■ **WRITTEN TASK**
Rewrite the lines below with "collection date" replaced by "date collected" everywhere and nothing else altered.
— Begin INPUT ROWS —
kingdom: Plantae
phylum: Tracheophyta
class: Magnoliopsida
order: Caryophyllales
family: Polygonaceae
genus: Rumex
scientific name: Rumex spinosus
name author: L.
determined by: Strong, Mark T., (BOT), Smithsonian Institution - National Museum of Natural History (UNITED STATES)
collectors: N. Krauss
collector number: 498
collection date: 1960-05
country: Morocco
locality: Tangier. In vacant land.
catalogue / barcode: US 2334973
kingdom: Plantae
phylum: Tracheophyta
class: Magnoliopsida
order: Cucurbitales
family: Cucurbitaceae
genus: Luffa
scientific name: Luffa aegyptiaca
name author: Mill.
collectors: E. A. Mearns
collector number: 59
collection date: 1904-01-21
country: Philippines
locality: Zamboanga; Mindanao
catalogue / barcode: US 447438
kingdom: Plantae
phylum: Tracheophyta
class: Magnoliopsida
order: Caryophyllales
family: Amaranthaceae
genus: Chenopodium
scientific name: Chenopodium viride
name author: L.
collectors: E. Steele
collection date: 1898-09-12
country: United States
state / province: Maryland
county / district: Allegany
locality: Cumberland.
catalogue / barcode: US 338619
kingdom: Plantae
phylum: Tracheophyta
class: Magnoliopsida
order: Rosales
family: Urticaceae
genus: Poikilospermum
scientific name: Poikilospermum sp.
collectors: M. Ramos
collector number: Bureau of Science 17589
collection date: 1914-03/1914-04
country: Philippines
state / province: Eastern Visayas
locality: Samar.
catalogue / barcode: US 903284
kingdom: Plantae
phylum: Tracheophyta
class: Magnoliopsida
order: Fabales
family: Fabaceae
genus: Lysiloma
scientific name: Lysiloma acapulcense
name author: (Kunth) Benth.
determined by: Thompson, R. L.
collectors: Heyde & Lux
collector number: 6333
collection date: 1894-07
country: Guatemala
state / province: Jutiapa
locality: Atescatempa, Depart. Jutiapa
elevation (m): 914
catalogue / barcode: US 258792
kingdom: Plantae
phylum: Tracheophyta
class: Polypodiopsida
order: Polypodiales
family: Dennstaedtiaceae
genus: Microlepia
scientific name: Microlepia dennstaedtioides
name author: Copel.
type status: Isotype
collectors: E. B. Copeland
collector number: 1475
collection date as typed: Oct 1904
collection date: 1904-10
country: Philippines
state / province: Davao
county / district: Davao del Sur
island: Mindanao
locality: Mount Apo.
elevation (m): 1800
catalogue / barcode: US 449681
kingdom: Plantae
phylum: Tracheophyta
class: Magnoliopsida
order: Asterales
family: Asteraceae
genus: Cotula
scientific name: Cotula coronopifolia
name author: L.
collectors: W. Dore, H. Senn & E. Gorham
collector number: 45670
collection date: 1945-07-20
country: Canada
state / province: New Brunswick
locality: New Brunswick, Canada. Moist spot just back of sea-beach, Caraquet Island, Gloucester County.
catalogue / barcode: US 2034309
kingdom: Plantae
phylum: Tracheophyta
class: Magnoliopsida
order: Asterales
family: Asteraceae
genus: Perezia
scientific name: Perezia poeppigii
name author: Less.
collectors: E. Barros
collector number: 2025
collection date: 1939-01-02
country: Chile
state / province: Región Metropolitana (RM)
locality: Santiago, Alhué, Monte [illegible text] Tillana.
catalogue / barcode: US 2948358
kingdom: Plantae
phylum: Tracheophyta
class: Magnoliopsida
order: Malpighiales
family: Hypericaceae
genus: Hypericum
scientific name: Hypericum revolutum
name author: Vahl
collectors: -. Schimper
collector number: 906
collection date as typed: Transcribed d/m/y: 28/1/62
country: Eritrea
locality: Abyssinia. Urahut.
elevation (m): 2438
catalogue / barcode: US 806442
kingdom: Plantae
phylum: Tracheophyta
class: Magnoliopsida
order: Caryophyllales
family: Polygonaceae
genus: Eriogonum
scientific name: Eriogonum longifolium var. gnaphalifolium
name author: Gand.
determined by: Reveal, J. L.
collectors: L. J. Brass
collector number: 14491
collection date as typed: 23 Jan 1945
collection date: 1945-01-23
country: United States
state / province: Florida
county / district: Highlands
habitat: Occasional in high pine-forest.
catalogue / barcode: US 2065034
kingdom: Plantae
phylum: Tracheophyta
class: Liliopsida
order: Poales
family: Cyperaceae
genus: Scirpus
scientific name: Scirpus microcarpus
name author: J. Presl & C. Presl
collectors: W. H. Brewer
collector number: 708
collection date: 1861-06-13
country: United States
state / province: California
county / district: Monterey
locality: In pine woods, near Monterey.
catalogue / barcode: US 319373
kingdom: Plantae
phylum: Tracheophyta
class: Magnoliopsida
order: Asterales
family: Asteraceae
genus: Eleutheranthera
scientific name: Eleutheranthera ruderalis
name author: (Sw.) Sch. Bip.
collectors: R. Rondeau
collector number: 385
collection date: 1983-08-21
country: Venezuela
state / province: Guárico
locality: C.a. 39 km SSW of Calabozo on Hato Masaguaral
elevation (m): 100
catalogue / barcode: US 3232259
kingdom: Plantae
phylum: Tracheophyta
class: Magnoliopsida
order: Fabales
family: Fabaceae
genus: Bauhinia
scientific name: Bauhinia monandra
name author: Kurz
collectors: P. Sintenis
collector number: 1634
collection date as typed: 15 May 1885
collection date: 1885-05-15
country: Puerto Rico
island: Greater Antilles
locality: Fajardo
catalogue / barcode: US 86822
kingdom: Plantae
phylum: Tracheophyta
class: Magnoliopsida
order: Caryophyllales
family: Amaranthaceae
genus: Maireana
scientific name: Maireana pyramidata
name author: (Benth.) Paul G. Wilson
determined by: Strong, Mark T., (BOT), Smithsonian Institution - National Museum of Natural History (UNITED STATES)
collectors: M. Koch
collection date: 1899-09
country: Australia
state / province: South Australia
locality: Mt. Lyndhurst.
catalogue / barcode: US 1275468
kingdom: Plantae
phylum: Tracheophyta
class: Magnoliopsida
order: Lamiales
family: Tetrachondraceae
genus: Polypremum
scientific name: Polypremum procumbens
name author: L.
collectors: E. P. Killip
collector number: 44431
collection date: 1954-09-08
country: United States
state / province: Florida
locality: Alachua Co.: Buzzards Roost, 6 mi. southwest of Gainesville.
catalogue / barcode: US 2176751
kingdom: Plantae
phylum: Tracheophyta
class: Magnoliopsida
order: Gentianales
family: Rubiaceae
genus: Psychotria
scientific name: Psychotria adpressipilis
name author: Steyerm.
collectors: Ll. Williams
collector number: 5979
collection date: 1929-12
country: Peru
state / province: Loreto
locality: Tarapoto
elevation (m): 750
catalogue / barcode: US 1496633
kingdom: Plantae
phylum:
— End INPUT ROWS —
■ **SOLUTION TO THE PROBLEM**
kingdom: Plantae
phylum: Tracheophyta
class: Magnoliopsida
order: Caryophyllales
family: Polygonaceae
genus: Rumex
scientific name: Rumex spinosus
name author: L.
determined by: Strong, Mark T., (BOT), Smithsonian Institution - National Museum of Natural History (UNITED STATES)
collectors: N. Krauss
collector number: 498
date collected: 1960-05
country: Morocco
locality: Tangier. In vacant land.
catalogue / barcode: US 2334973
kingdom: Plantae
phylum: Tracheophyta
class: Magnoliopsida
order: Cucurbitales
family: Cucurbitaceae
genus: Luffa
scientific name: Luffa aegyptiaca
name author: Mill.
collectors: E. A. Mearns
collector number: 59
date collected: 1904-01-21
country: Philippines
locality: Zamboanga; Mindanao
catalogue / barcode: US 447438
kingdom: Plantae
phylum: Tracheophyta
class: Magnoliopsida
order: Caryophyllales
family: Amaranthaceae
genus: Chenopodium
scientific name: Chenopodium viride
name author: L.
collectors: E. Steele
date collected: 1898-09-12
country: United States
state / province: Maryland
county / district: Allegany
locality: Cumberland.
catalogue / barcode: US 338619
kingdom: Plantae
phylum: Tracheophyta
class: Magnoliopsida
order: Rosales
family: Urticaceae
genus: Poikilospermum
scientific name: Poikilospermum sp.
collectors: M. Ramos
collector number: Bureau of Science 17589
date collected: 1914-03/1914-04
country: Philippines
state / province: Eastern Visayas
locality: Samar.
catalogue / barcode: US 903284
kingdom: Plantae
phylum: Tracheophyta
class: Magnoliopsida
order: Fabales
family: Fabaceae
genus: Lysiloma
scientific name: Lysiloma acapulcense
name author: (Kunth) Benth.
determined by: Thompson, R. L.
collectors: Heyde & Lux
collector number: 6333
date collected: 1894-07
country: Guatemala
state / province: Jutiapa
locality: Atescatempa, Depart. Jutiapa
elevation (m): 914
catalogue / barcode: US 258792
kingdom: Plantae
phylum: Tracheophyta
class: Polypodiopsida
order: Polypodiales
family: Dennstaedtiaceae
genus: Microlepia
scientific name: Microlepia dennstaedtioides
name author: Copel.
type status: Isotype
collectors: E. B. Copeland
collector number: 1475
date collected as typed: Oct 1904
date collected: 1904-10
country: Philippines
state / province: Davao
county / district: Davao del Sur
island: Mindanao
locality: Mount Apo.
elevation (m): 1800
catalogue / barcode: US 449681
kingdom: Plantae
phylum: Tracheophyta
class: Magnoliopsida
order: Asterales
family: Asteraceae
genus: Cotula
scientific name: Cotula coronopifolia
name author: L.
collectors: W. Dore, H. Senn & E. Gorham
collector number: 45670
date collected: 1945-07-20
country: Canada
state / province: New Brunswick
locality: New Brunswick, Canada. Moist spot just back of sea-beach, Caraquet Island, Gloucester County.
catalogue / barcode: US 2034309
kingdom: Plantae
phylum: Tracheophyta
class: Magnoliopsida
order: Asterales
family: Asteraceae
genus: Perezia
scientific name: Perezia poeppigii
name author: Less.
collectors: E. Barros
collector number: 2025
date collected: 1939-01-02
country: Chile
state / province: Región Metropolitana (RM)
locality: Santiago, Alhué, Monte [illegible text] Tillana.
catalogue / barcode: US 2948358
kingdom: Plantae
phylum: Tracheophyta
class: Magnoliopsida
order: Malpighiales
family: Hypericaceae
genus: Hypericum
scientific name: Hypericum revolutum
name author: Vahl
collectors: -. Schimper
collector number: 906
date collected as typed: Transcribed d/m/y: 28/1/62
country: Eritrea
locality: Abyssinia. Urahut.
elevation (m): 2438
catalogue / barcode: US 806442
kingdom: Plantae
phylum: Tracheophyta
class: Magnoliopsida
order: Caryophyllales
family: Polygonaceae
genus: Eriogonum
scientific name: Eriogonum longifolium var. gnaphalifolium
name author: Gand.
determined by: Reveal, J. L.
collectors: L. J. Brass
collector number: 14491
date collected as typed: 23 Jan 1945
date collected: 1945-01-23
country: United States
state / province: Florida
county / district: Highlands
habitat: Occasional in high pine-forest.
catalogue / barcode: US 2065034
kingdom: Plantae
phylum: Tracheophyta
class: Liliopsida
order: Poales
family: Cyperaceae
genus: Scirpus
scientific name: Scirpus microcarpus
name author: J. Presl & C. Presl
collectors: W. H. Brewer
collector number: 708
date collected: 1861-06-13
country: United States
state / province: California
county / district: Monterey
locality: In pine woods, near Monterey.
catalogue / barcode: US 319373
kingdom: Plantae
phylum: Tracheophyta
class: Magnoliopsida
order: Asterales
family: Asteraceae
genus: Eleutheranthera
scientific name: Eleutheranthera ruderalis
name author: (Sw.) Sch. Bip.
collectors: R. Rondeau
collector number: 385
date collected: 1983-08-21
country: Venezuela
state / province: Guárico
locality: C.a. 39 km SSW of Calabozo on Hato Masaguaral
elevation (m): 100
catalogue / barcode: US 3232259
kingdom: Plantae
phylum: Tracheophyta
class: Magnoliopsida
order: Fabales
family: Fabaceae
genus: Bauhinia
scientific name: Bauhinia monandra
name author: Kurz
collectors: P. Sintenis
collector number: 1634
date collected as typed: 15 May 1885
date collected: 1885-05-15
country: Puerto Rico
island: Greater Antilles
locality: Fajardo
catalogue / barcode: US 86822
kingdom: Plantae
phylum: Tracheophyta
class: Magnoliopsida
order: Caryophyllales
family: Amaranthaceae
genus: Maireana
scientific name: Maireana pyramidata
name author: (Benth.) Paul G. Wilson
determined by: Strong, Mark T., (BOT), Smithsonian Institution - National Museum of Natural History (UNITED STATES)
collectors: M. Koch
date collected: 1899-09
country: Australia
state / province: South Australia
locality: Mt. Lyndhurst.
catalogue / barcode: US 1275468
kingdom: Plantae
phylum: Tracheophyta
class: Magnoliopsida
order: Lamiales
family: Tetrachondraceae
genus: Polypremum
scientific name: Polypremum procumbens
name author: L.
collectors: E. P. Killip
collector number: 44431
date collected: 1954-09-08
country: United States
state / province: Florida
locality: Alachua Co.: Buzzards Roost, 6 mi. southwest of Gainesville.
catalogue / barcode: US 2176751
kingdom: Plantae
phylum: Tracheophyta
class: Magnoliopsida
order: Gentianales
family: Rubiaceae
genus: Psychotria
scientific name: Psychotria adpressipilis
name author: Steyerm.
collectors: Ll. Williams
collector number: 5979
date collected: 1929-12
country: Peru
state / province: Loreto
locality: Tarapoto
elevation (m): 750
catalogue / barcode: US 1496633
kingdom: Plantae
phylum:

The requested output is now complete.